I rarely got enough points for the prizes, but at the same time he usually ended up taking me to the game anyway.

When dad was tired, as rare as it was, it was up to others to pick up the slack. I sure as hell wasn't taking a day off.

Many times my grandma, Inky, would take me into the backyard to throw me batting practice.

She still hasn't lived down the time she accidentally beaned me as a little kid with a ball thrown a few steps below a lob, my trust in her forever betrayed!

Eventually summer would come and the neighborhood pick-up games would begin. I was competing with kids twice my age or older, but who would happily (and patiently) coach me along.

Usually we just played in the backyard with my mom's friends' kids, the Willbanks. There were three of us most days: a pitcher, a fielder and a batter. We were lucky to have one baseball at a time, with most of them coming from mailing in Frosted Flakes UPC symbols for a plastic ball with Tony the Tiger's face prominently featured on the sweet spot.

We never broke a window on any of the neighbor's houses (that we admitted to, anyway). We did, however, have a chronic problem with hitting foul balls backward and into the neighbor's above-ground pool, protected by a pair of fences.

Even if we did get past the obnoxious lhasa apso in the yard and over the fence to retrieve the ball, it would be five times as heavy and water-logged to boot.

On the days when we didn't have a ball to play with we would break out the trading cards and make trades.
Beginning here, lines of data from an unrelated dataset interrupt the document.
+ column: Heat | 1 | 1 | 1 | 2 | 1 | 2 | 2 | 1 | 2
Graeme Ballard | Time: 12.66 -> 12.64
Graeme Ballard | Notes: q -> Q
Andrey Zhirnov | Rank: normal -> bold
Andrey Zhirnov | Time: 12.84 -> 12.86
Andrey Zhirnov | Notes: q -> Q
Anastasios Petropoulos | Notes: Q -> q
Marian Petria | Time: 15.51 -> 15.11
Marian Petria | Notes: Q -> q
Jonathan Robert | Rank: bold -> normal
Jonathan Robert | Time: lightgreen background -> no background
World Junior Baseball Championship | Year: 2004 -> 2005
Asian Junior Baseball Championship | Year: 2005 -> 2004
I can remember a time when Twins catcher Brian Harper came to our elementary school and signed a few autographs for some lucky kids. I was not one of them, but I happily traded a 1980 Reggie Jackson Topps card that I had acquired during the morning bus ride for a signed Harper 1989 Donruss 'Diamond Kings' card on the evening ride home.

Better yet, when we got restless or it was storming outside, we would "gamble" with our doubles by sitting at the end of the hallway and flinging them frisbee-style toward the wall. The closest card to the wall would win all the cards in play.
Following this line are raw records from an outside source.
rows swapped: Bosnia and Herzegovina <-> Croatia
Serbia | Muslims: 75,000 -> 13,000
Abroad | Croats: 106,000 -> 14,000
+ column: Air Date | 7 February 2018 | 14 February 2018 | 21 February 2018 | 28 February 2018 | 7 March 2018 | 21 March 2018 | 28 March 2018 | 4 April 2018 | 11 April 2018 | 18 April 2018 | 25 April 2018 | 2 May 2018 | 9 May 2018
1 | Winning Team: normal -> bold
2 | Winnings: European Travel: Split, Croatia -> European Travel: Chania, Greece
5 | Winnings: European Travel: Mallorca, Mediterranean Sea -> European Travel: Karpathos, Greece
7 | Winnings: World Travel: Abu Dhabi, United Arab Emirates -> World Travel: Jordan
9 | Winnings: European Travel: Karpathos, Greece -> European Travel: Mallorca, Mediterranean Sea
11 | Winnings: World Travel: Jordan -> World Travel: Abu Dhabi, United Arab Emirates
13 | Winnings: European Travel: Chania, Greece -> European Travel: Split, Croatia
I can remember my dad coming home from a run to the gas station with a 1989 Topps 'rack pack' (essentially three packs of baseball cards in one) while I was on the swings in the backyard. We opened the cards together, and I pulled out a Gary Gaetti card to which my dad exclaimed "Not bad for a seventy-five cent pack of cards!"
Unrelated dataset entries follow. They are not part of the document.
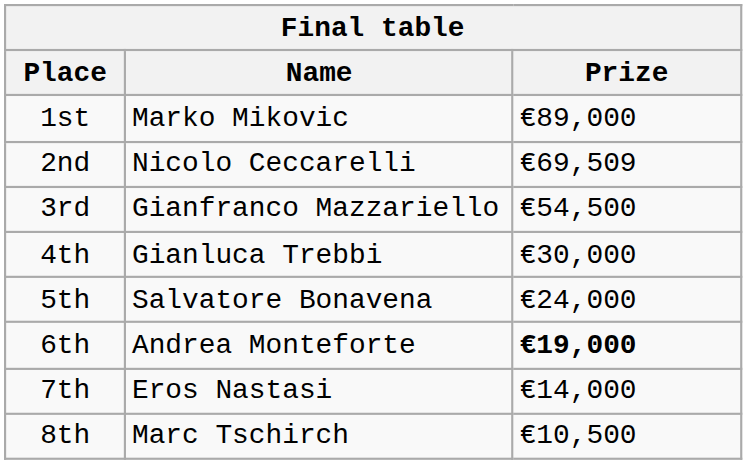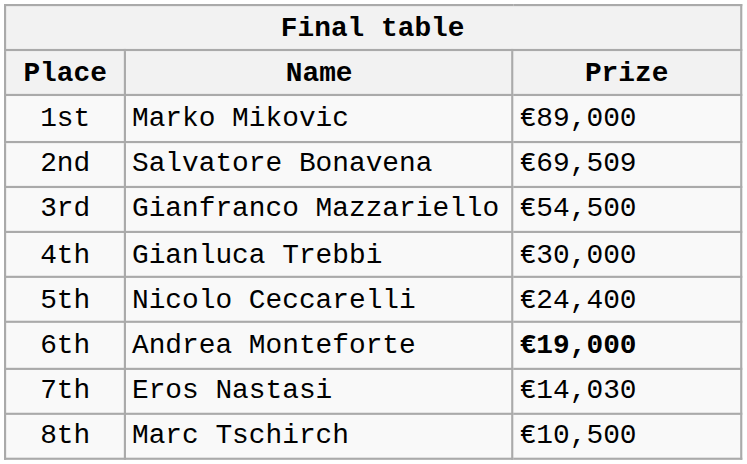2nd | Name: Nicolo Ceccarelli -> Salvatore Bonavena
5th | Name: Salvatore Bonavena -> Nicolo Ceccarelli
5th | Prize: €24,000 -> €24,400
7th | Prize: €14,000 -> €14,030
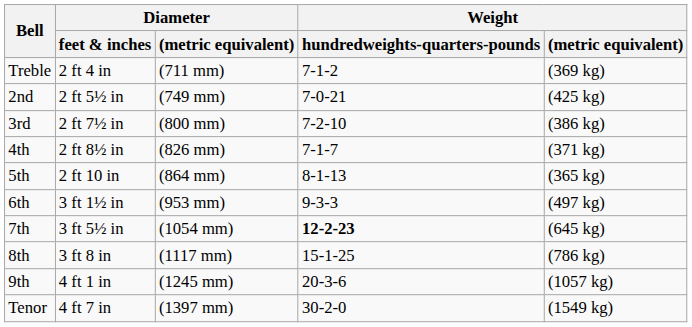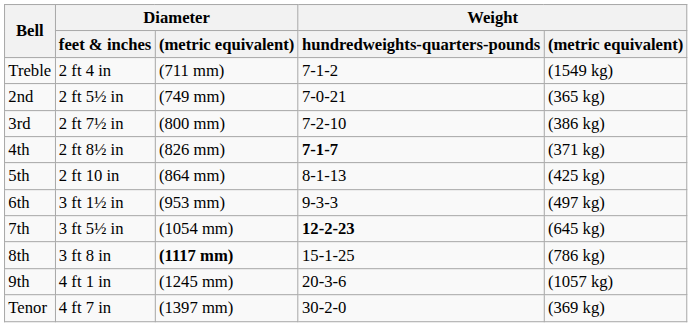Treble | Weight / (metric equivalent): (369 kg) -> (1549 kg)
2nd | Weight / (metric equivalent): (425 kg) -> (365 kg)
4th | Weight / hundredweights-quarters-pounds: normal -> bold
5th | Weight / (metric equivalent): (365 kg) -> (425 kg)
8th | Diameter / (metric equivalent): normal -> bold
Tenor | Weight / (metric equivalent): (1549 kg) -> (369 kg)
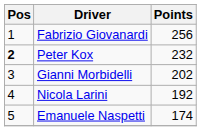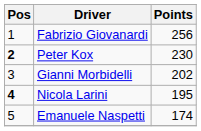Peter Kox | Points: 232 -> 230
Nicola Larini | Pos: normal -> bold
Nicola Larini | Points: 192 -> 195
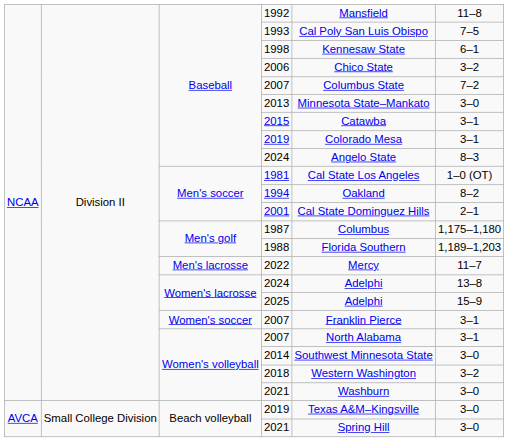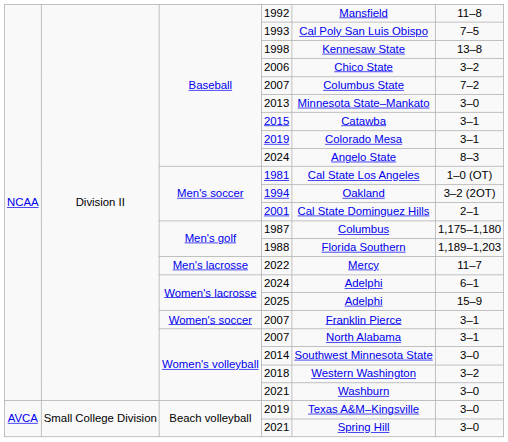1998 | column 6: 6–1 -> 13–8
1994 | column 6: 8–2 -> 3–2 (2OT)
Women's lacrosse / 2024 | column 6: 13–8 -> 6–1
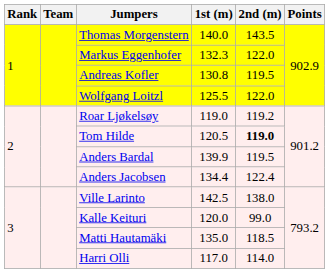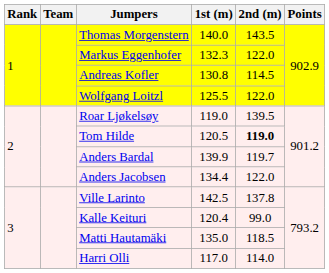Andreas Kofler | 2nd (m): 119.5 -> 114.5
Roar Ljøkelsøy | 2nd (m): 119.2 -> 139.5
Anders Bardal | 2nd (m): 119.5 -> 119.7
Anders Jacobsen | 2nd (m): 122.4 -> 122.0
Ville Larinto | 2nd (m): 138.0 -> 137.8
Kalle Keituri | 1st (m): 120.0 -> 120.4
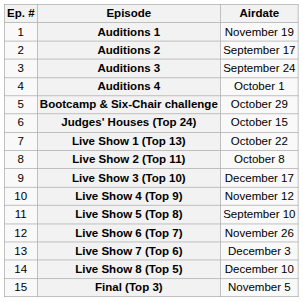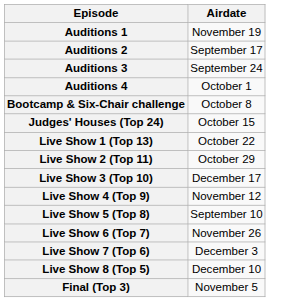- column: Ep. # | 1 | 2 | 3 | 4 | 5 | 6 | 7 | 8 | 9 | 10 | 11 | 12 | 13 | 14 | 15
Bootcamp & Six-Chair challenge | Airdate: October 29 -> October 8
Live Show 2 (Top 11) | Airdate: October 8 -> October 29
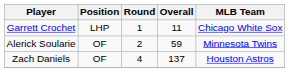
In reality the card was worth maybe a nickel, but in 1989 cards were still for kids and I was happy to get a Twins player in one of my packs!

As we grew up, one of the Willbanks boys got tired of playing baseball and stopped coming out to join us. For a couple of years in the hot sweltering sun, we would play one-on-one baseball games at the local elementary school. That meant one of us was doing the pitching AND trying to chase the ball down while the other hit away. A pop-up back to the mound was a godsend.

As the years went on I never amounted to much as a baseball player, but I have never lost the passion I hold for America's Pastime.

It is hard to see an entire generation of kids who have no interest in gathering up their pals and playing a game of baseball on a hot summer day. No parents, no uniforms, no umpires: the game in its purest form.

You get the sense that most current professional players grew up with camps, clinics, expensive equipment and traveling teams as opposed to playing the game for fun.

I can only hope that somewhere out there plays a kid who gets as much joy from the game as I did.